Topaz Ranch Estates residents have had a rough couple of months this year.
In May a controlled burn reignited and set the community on fire taking two homes, a dozen other structures and scores of vehicles with it.
On Sunday a roughly 50-year-old section of 8-inch water main gave out, which prompted a cascade of issues leading to the state warning residents not to drink their water for two days.
Unfortunately that warning was late in coming, since about half the residents didn't get the message for several hours thanks to a glitch in the Reverse 911 system that listed their addresses as somewhere other than TRE.
The state lifted all orders for the community on Wednesday, but the repercussions will be felt for months.

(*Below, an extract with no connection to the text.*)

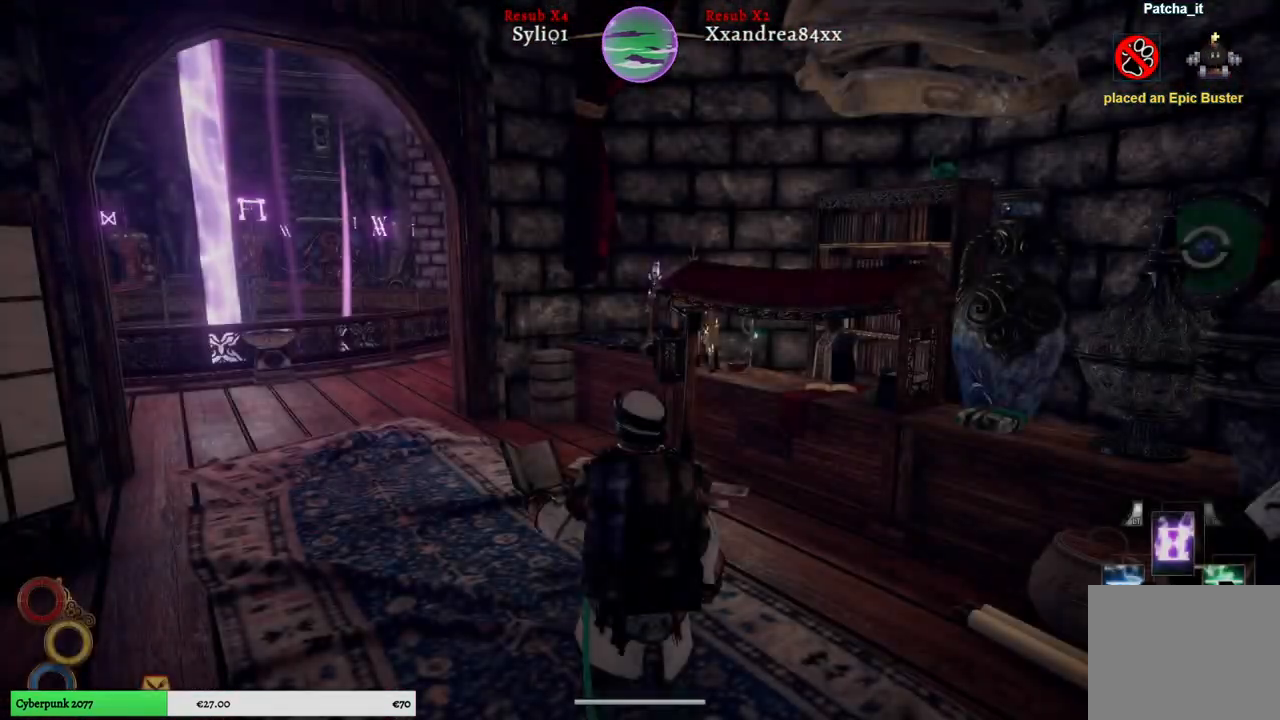
{"dt_ms": 500, "buttons": [], "left_stick": "center", "right_stick": "center", "events": []}
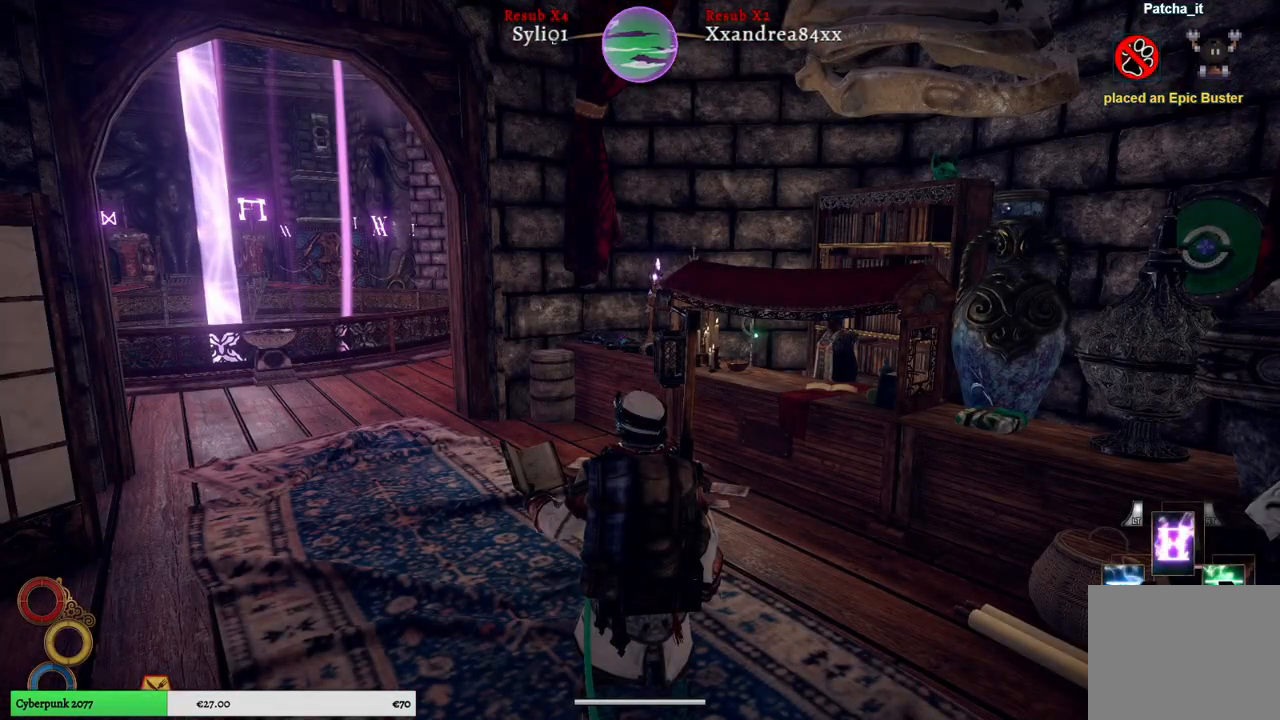
{"dt_ms": 500, "buttons": [], "left_stick": "up", "right_stick": "right", "events": [[33, "left_stick", "up"], [333, "right_stick", "right"]]}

Of Douglas County's more remote communities, Topaz Ranch Estates is the largest.
Back in 1971, Douglas County formed the general improvement district as a means to allow residents some measure of self-government. At the time, they received their water from a private company about which residents complained regularly.

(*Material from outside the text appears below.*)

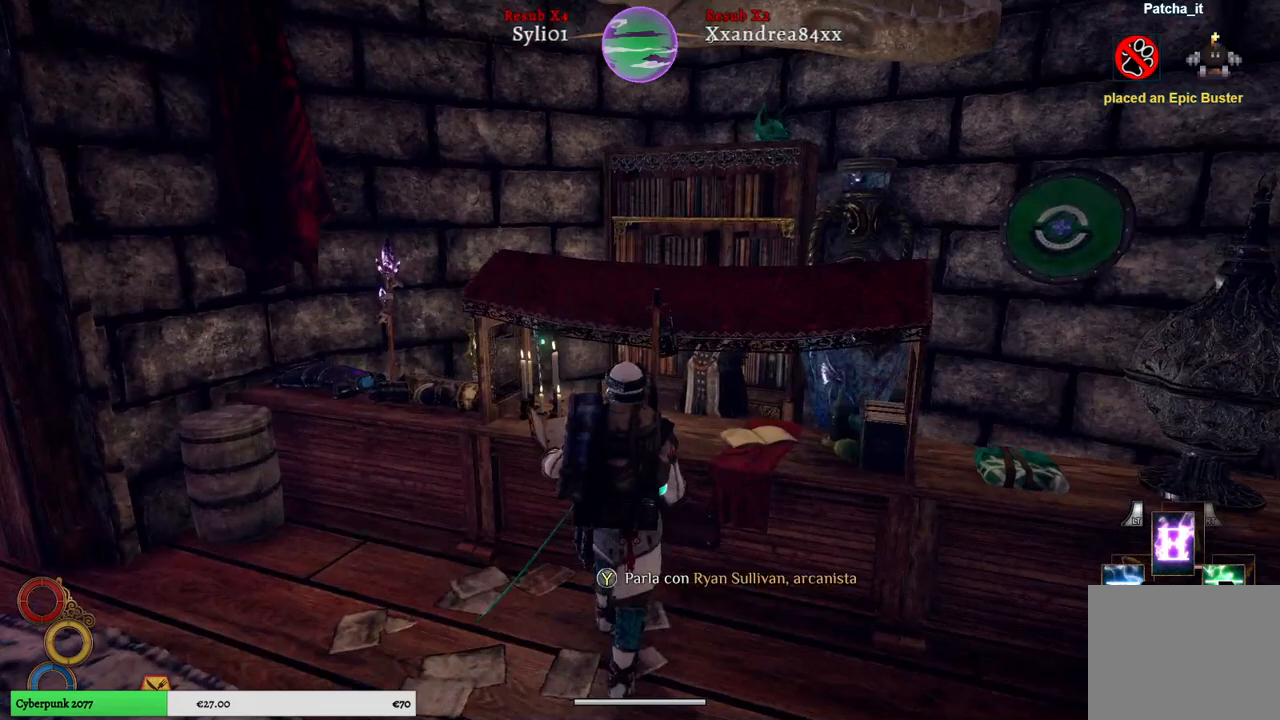
{"dt_ms": 500, "buttons": [], "left_stick": "center", "right_stick": "center", "events": []}
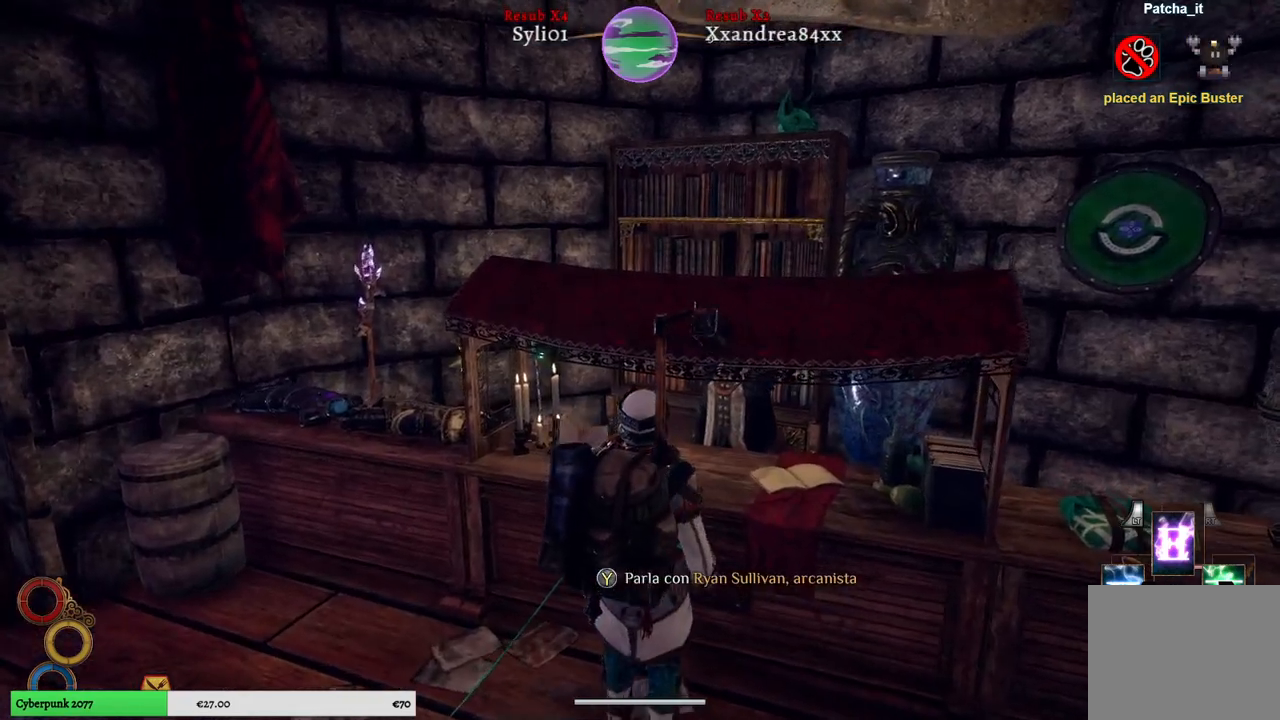
{"dt_ms": 500, "buttons": [], "left_stick": "center", "right_stick": "center", "events": [[250, "Y", "down"], [333, "Y", "up"]]}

In 1997, the district took over operation of the water company and has been running it for the past 15 years.
The good news, and there is a little here, is that the water in the system was never actually contaminated. Both bacteriological tests came back negative. The well that wasn't certified to operate yet, will be in a few weeks. The line is fixed.
Sometimes you have to put a boat in the water to find out if there are any leaks. There were quite a few in the boat that was the Topaz Ranch Estates water emergency, but they're being plugged.